Senate Judiciary Committee to Gonzales: Speak Up

The Senate Judiciary Committee is demanding that US Attorney General Alberto Gonzales "quit stonewalling" and release information on the NSA spying scandal. Some highlights from the letter:

He then described how you, then Counsel to the President, and former White House Chief of Staff Andrew Card arrived at the hospital bedside of an extremely ill Attorney General Ashcroft and attempted to persuade him to certify the program. When you failed, because Mr. Ashcroft refused, Mr. Corney testified that the program was nonetheless certified over the objections of the Department of Justice. That apparently prompted a number of high-ranking Justice officials to consider resigning en masse.

This incident obviously raises very serious questions about your personal behavior and commitment to the rule of law. Mr. Corney's testimony also demonstrates vividly how essential it is that this Committee understands the legal underpinnings of the surveillance
program that was the subject of that incident, and how the legal justification evolved over time. The stonewalling by you and the Administration must end. The Committee on the Judiciary is charged with overseeing and legislating on constitutional protections, civil and criminal justice, civil liberties, and the Judiciary, all subjects that this matter impacts. We intend to do our job.
This letter contains some damning charges and accusations against Gonzales about his compliance with the law and his questionable conduct.

The letter then goes on to detail how the White House and Justice Department has rebuffed 8 requests for documents, referring to their answers as "misleading".

This part of the letter in particular jumped out at me:
This Administration has asserted that it established its program of warrantless wiretapping by the NSA because it deemed FISA's requirements to be incompatible with the needs of the intelligence community in fighting terrorism. You testified in January that the warrantless wiretapping program had been terminated and that henceforth surveillance would be conducted pursuant to authorization from the FISA Court. To consider any changes to FISA, it is critical that this Committee understand how the Department and the FISA Court have interpreted FISA and the perceived flaws that led the Administration to operate a warrantless surveillance program outside of FISA's provisions for over five years.

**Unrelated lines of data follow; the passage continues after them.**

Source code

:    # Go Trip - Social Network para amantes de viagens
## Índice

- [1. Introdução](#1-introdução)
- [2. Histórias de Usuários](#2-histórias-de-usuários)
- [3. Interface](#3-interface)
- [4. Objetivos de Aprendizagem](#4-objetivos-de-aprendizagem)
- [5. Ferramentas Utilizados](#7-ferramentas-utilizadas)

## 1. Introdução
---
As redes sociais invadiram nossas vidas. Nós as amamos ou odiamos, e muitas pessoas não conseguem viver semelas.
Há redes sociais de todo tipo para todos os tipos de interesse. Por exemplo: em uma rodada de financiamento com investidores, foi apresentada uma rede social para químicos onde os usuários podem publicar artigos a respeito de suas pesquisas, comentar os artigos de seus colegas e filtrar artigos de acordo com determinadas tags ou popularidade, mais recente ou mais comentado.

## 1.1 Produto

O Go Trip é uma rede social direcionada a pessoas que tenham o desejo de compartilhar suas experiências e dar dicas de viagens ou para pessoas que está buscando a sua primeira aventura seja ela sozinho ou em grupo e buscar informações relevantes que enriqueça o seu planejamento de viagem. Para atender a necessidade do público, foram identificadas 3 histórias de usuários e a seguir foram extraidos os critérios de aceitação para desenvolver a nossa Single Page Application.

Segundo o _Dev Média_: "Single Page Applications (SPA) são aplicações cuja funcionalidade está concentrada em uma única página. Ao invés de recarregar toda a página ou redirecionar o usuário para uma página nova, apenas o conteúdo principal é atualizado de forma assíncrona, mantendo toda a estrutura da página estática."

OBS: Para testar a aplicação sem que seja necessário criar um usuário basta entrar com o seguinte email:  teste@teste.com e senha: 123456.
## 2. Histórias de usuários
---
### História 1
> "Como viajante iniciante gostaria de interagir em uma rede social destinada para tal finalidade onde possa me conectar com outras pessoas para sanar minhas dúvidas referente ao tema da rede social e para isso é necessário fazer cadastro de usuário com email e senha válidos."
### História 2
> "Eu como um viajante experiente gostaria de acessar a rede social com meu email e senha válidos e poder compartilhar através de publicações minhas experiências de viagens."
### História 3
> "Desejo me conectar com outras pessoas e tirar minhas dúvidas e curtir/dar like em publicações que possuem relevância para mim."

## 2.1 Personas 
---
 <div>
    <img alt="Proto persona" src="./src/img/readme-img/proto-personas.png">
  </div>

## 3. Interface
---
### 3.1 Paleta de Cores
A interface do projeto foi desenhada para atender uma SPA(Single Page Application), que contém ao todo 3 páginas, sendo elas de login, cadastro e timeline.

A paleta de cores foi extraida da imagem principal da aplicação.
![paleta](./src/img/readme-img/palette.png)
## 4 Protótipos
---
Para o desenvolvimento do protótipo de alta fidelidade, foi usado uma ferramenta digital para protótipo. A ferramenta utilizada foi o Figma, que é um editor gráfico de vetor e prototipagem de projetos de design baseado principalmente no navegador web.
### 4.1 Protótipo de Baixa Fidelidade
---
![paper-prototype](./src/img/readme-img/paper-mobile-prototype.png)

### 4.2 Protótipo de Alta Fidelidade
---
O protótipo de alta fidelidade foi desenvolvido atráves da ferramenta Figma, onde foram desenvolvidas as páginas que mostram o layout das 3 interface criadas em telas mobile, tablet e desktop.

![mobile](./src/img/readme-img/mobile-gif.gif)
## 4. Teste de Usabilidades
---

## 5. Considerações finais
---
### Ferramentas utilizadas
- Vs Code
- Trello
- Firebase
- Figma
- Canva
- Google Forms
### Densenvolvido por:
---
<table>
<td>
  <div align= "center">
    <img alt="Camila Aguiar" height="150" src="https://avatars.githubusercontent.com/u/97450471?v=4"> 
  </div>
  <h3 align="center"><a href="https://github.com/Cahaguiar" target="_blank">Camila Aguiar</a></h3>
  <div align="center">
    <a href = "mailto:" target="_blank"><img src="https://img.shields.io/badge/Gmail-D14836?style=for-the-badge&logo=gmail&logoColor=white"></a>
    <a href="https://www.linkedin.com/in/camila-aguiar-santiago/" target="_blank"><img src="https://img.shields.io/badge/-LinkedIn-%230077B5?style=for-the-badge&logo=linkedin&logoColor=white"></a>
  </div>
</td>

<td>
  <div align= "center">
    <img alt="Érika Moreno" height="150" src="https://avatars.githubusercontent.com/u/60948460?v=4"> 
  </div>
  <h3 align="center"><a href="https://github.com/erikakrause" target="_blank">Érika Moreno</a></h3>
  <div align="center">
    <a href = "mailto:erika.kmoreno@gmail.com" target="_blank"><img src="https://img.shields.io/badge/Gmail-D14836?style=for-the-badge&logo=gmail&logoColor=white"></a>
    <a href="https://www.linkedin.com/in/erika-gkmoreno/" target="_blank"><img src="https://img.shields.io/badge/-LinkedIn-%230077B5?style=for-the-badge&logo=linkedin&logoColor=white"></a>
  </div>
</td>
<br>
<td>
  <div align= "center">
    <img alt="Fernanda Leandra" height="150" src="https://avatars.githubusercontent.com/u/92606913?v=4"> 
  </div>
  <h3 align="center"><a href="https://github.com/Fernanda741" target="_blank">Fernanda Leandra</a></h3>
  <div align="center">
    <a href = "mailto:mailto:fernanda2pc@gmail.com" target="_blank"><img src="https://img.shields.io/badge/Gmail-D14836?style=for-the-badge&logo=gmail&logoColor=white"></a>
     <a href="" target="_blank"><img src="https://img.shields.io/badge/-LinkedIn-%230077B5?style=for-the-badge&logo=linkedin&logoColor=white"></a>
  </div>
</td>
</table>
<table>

(emphasis added by myself)
So it appears to me here that the Administration itself, at least according to the Judiciary Committee's summary of the Executive's responses to requests for information, has admitted that the program was not authorized under any existing laws.

Most rational citizens would know that if you deem a law to be insufficient, you don't proceed to exceed the scope of the law and worry about getting around to actually fixing the law later. I'm predicting that many people in the White House and Justice Department will be in some hot water sooner or later, either under the current administration or the next one. Any punishment will be well-deserved and long overdue.

In further NSA Scandal related news, the House Intel Committee has announced plans to investigate the program. More coverage on this from Ars.